Nvidia does not publish the documentation for its hardware, meaning that programmers cannot write appropriate and effective open-source drivers for Nvidia's products (compare Graphics hardware and FOSS). Instead, Nvidia provides its own binary GeForce graphics drivers for X.Org and a thin open-source library that interfaces with the Linux, FreeBSD or Solaris kernels and the proprietary graphics software. Nvidia also supports an obfuscated open-source driver that only supports two-dimensional hardware acceleration and ships with the X.Org distribution. Nvidia's Linux support has promoted mutual adoption in the entertainment, scientific visualization, defense and simulation/training industries, traditionally dominated by SGI, Evans & Sutherland, and other relatively costly vendors.[citation needed]

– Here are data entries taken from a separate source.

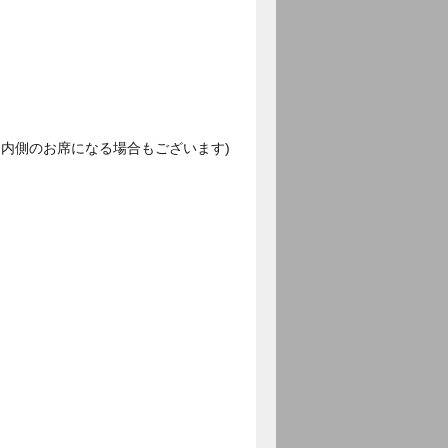
内側のお席になる場合もございます)
。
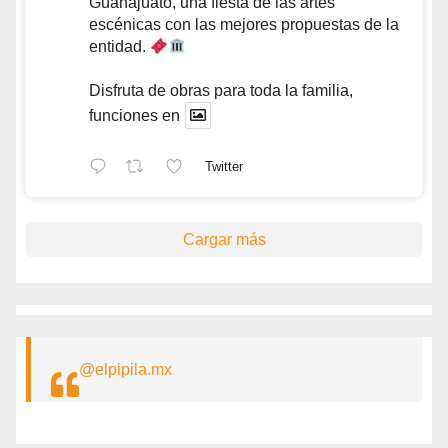
Guanajuato, una fiesta de las artes
escénicas con las mejores propuestas de la
entidad.
Disfruta de obras para toda la familia,
funciones en
Twitter
Cargar más
@elpipila.mx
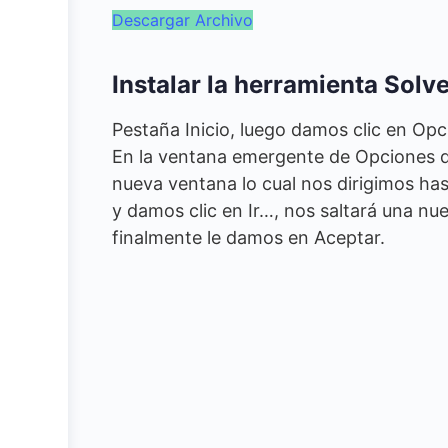
Descargar Archivo
Instalar la herramienta Solv
Pestaña Inicio, luego damos clic en Op
En la ventana emergente de Opciones d
nueva ventana lo cual nos dirigimos ha
y damos clic en Ir…, nos saltará una 
finalmente le damos en Aceptar.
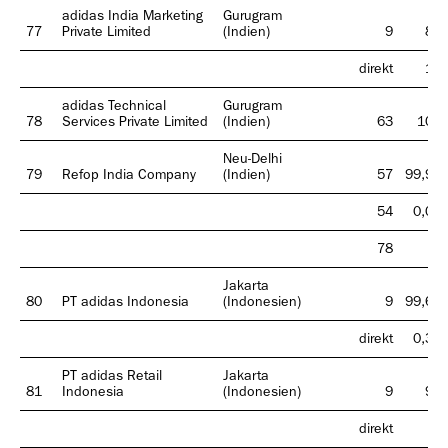
adidas India Marketing
Gurugram
77
Private Limited
(Indien)
9
89
direkt
11
adidas Technical
Gurugram
78
Services Private Limited
(Indien)
63
100
Neu-Delhi
79
Refop India Company
(Indien)
57
99,93
54
0,07
78
0
Jakarta
80
PT adidas Indonesia
(Indonesien)
9
99,67
direkt
0,33
PT adidas Retail
Jakarta
81
Indonesia
(Indonesien)
9
99
direkt
1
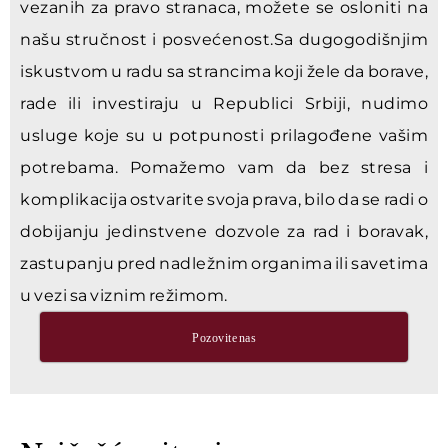
vezanih za pravo stranaca, možete se osloniti na
našu stručnost i posvećenost.Sa dugogodišnjim
iskustvom u radu sa strancima koji žele da borave,
rade ili investiraju u Republici Srbiji, nudimo
usluge koje su u potpunosti prilagođene vašim
potrebama. Pomažemo vam da bez stresa i
komplikacija ostvarite svoja prava, bilo da se radi o
dobijanju jedinstvene dozvole za rad i boravak,
zastupanju pred nadležnim organima ili savetima
u vezi sa viznim režimom.
Pozovite nas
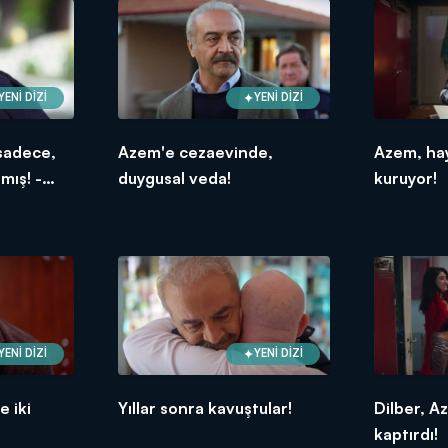
YENİ DİZİ
YENİ DİZİ
 sadece,
Azem'e cezaevinde,
Azem, hay
mış! -
duygusal veda!
kuruyor!
hne
YENİ DİZİ
YENİ DİZİ
e iki
Yıllar sonra kavuştular!
Dilber, A
kaptırdı!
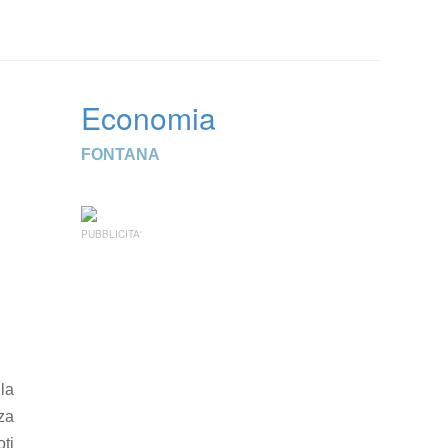
Economia
FONTANA
PUBBLICITA'
lla
za
oti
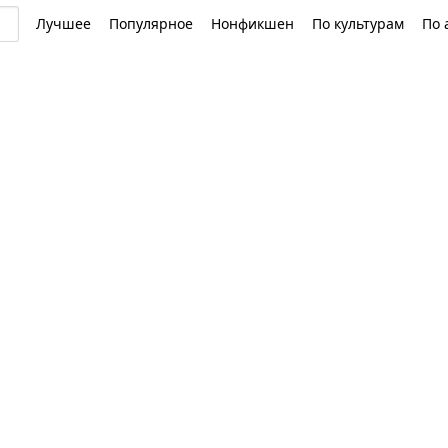
Лучшее
Популярное
Нонфикшен
По культурам
По 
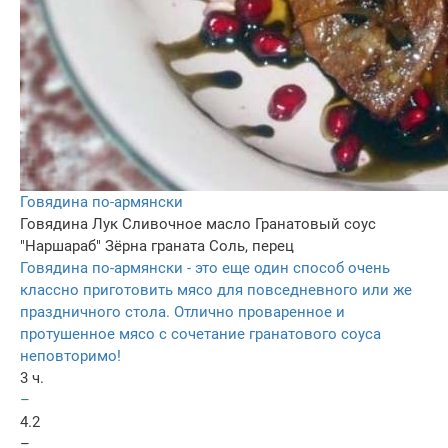
Говядина по-армянски
Говядина
Лук
Сливочное масло
Гранатовый соус
"Наршараб"
Зёрна граната
Соль, перец
Говядина по-армянски - это еще один способ очень
классно приготовить мясо для повседневного или же
праздничного стола. Отлично проваренное и
протушенное мясо с сочетание гранатового соуса
неповторимо!
3 ч.
–
4.2
–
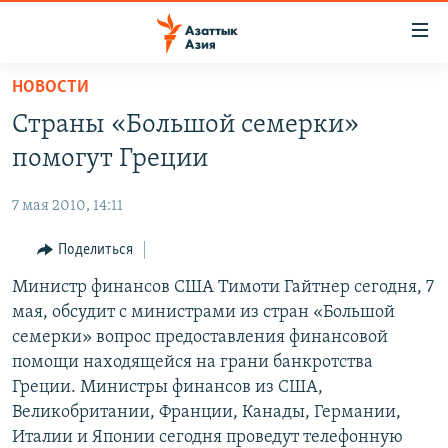
Доступность
ссылок
Вернуться
НОВОСТИ
к
ЦЕНТРАЛЬНАЯ АЗИЯ
Страны «Большой семерки»
основному
НОВОСТИ
КАЗАХСТАН
содержанию
помогут Греции
ВОЙНА В УКРАИНЕ
Вернутся
КЫРГЫЗСТАН
к
7 мая 2010, 14:11
НА ДРУГИХ ЯЗЫКАХ
УЗБЕКИСТАН
главной
Поделиться
ТАДЖИКИСТАН
ҚАЗАҚША
навигации
ПОДПИШИТЕСЬ НА НАС В СОЦСЕТЯХ
Вернутся
Министр финансов США Тимоти Гайтнер сегодня, 7
КЫРГЫЗЧА
к
мая, обсудит с министрами из стран «Большой
ЎЗБЕКЧА
поиску
семерки» вопрос предоставления финансовой
ТОҶИКӢ
Все сайты РСЕ/РС
помощи находящейся на грани банкротства
Греции. Министры финансов из США,
TÜRKMENÇE
Великобритании, Франции, Канады, Германии,
Италии и Японии сегодня проведут телефонную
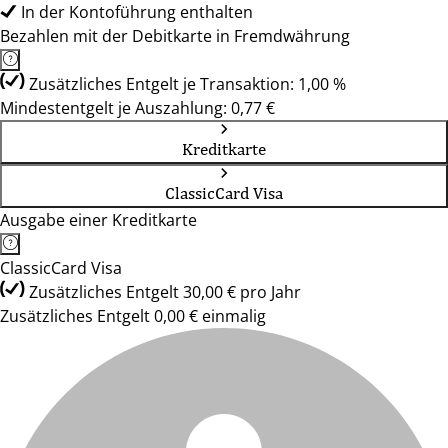
In der Kontoführung enthalten
Bezahlen mit der Debitkarte in Fremdwährung
Zusätzliches Entgelt je Transaktion: 1,00 %
Mindestentgelt je Auszahlung: 0,77 €
Kreditkarte
ClassicCard Visa
Ausgabe einer Kreditkarte
ClassicCard Visa
Zusätzliches Entgelt 30,00 € pro Jahr
Zusätzliches Entgelt 0,00 € einmalig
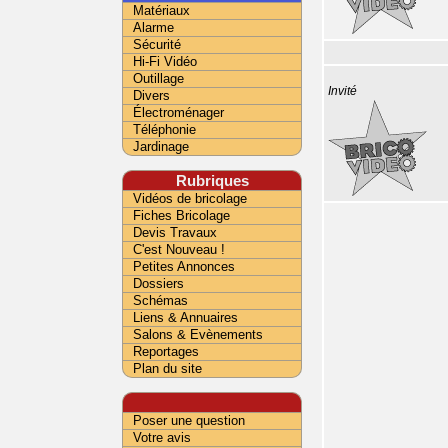
Matériaux
Alarme
Sécurité
Hi-Fi Vidéo
Outillage
Invité
Divers
Électroménager
Téléphonie
Jardinage
Rubriques
Vidéos de bricolage
Fiches Bricolage
Devis Travaux
C'est Nouveau !
Petites Annonces
Dossiers
Schémas
Liens & Annuaires
Salons & Evènements
Reportages
Plan du site
Poser une question
Votre avis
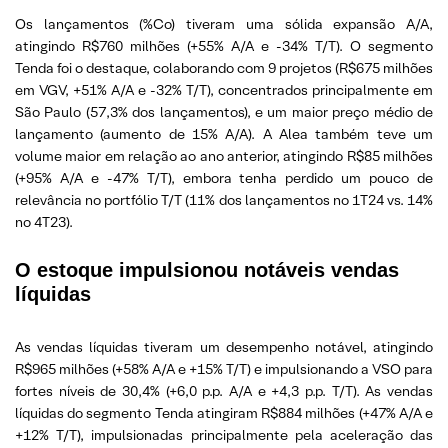
Os lançamentos (%Co) tiveram uma sólida expansão A/A,
atingindo R$760 milhões (+55% A/A e -34% T/T). O segmento
Tenda foi o destaque, colaborando com 9 projetos (R$675 milhões
em VGV, +51% A/A e -32% T/T), concentrados principalmente em
São Paulo (57,3% dos lançamentos), e um maior preço médio de
lançamento (aumento de 15% A/A). A Alea também teve um
volume maior em relação ao ano anterior, atingindo R$85 milhões
(+95% A/A e -47% T/T), embora tenha perdido um pouco de
relevância no portfólio T/T (11% dos lançamentos no 1T24 vs. 14%
no 4T23).
O estoque impulsionou notáveis vendas
líquidas
As vendas líquidas tiveram um desempenho notável, atingindo
R$965 milhões (+58% A/A e +15% T/T) e impulsionando a VSO para
fortes níveis de 30,4% (+6,0 p.p. A/A e +4,3 p.p. T/T). As vendas
líquidas do segmento Tenda atingiram R$884 milhões (+47% A/A e
+12% T/T), impulsionadas principalmente pela aceleração das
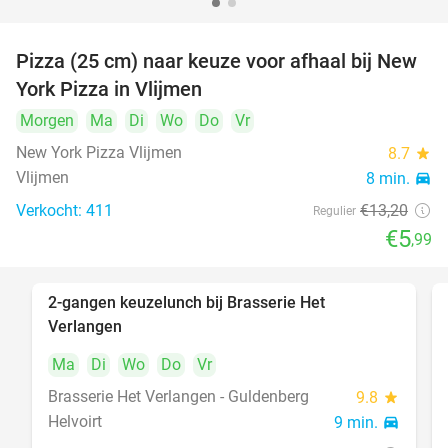
Pizza (25 cm) naar keuze voor afhaal bij New
55%
York Pizza in Vlijmen
Morgen
Ma
Di
Wo
Do
Vr
New York Pizza Vlijmen
8.7
star
Vlijmen
8 min.
directions_car
Verkocht: 411
€13
,20
Regulier
€5
,99
2-gangen keuzelunch bij Brasserie Het
23%
Verlangen
Ma
Di
Wo
Do
Vr
Brasserie Het Verlangen - Guldenberg
9.8
star
Helvoirt
9 min.
directions_car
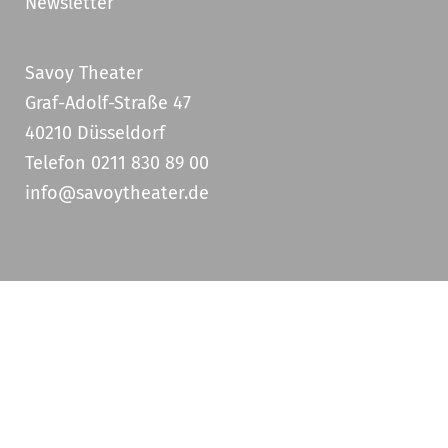
Newsletter
Savoy Theater
Graf-Adolf-Straße 47
40210 Düsseldorf
Telefon 0211 830 89 00
info@savoytheater.de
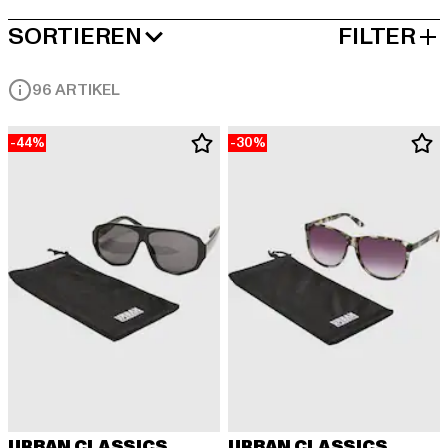
SORTIEREN
FILTER
BELIEBTESTE
96 ARTIKEL
-44%
-30%
URBAN CLASSICS
URBAN CLASSICS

The proprietary nature of Nvidia's drivers has generated dissatisfaction within free-software communities. Some Linux and BSD users insist on using only open-source drivers, and regard Nvidia's insistence on providing nothing more than a binary-only driver as wholly inadequate, given that competing manufacturers (like Intel) offer support and documentation for open-source developers, and that others (like ATI) release partial documentation and provide some active development.

Because of the closed nature of the drivers, Nvidia video cards do not deliver adequate features on some platforms and architectures (However this is credited[by whom?] to be due to lack of the proper kernel API needed for implementation). Support for three-dimensional graphics acceleration in Linux on the PowerPC does not exist; nor does support for Linux on the hypervisor-restricted PlayStation 3 console. While some users accept the Nvidia-supported drivers, many users of open-source software would prefer better out-of-the-box performance if given the choice.

However, the performance and functionality of the binary Nvidia video card drivers surpass those of open-source alternatives following VESA standards.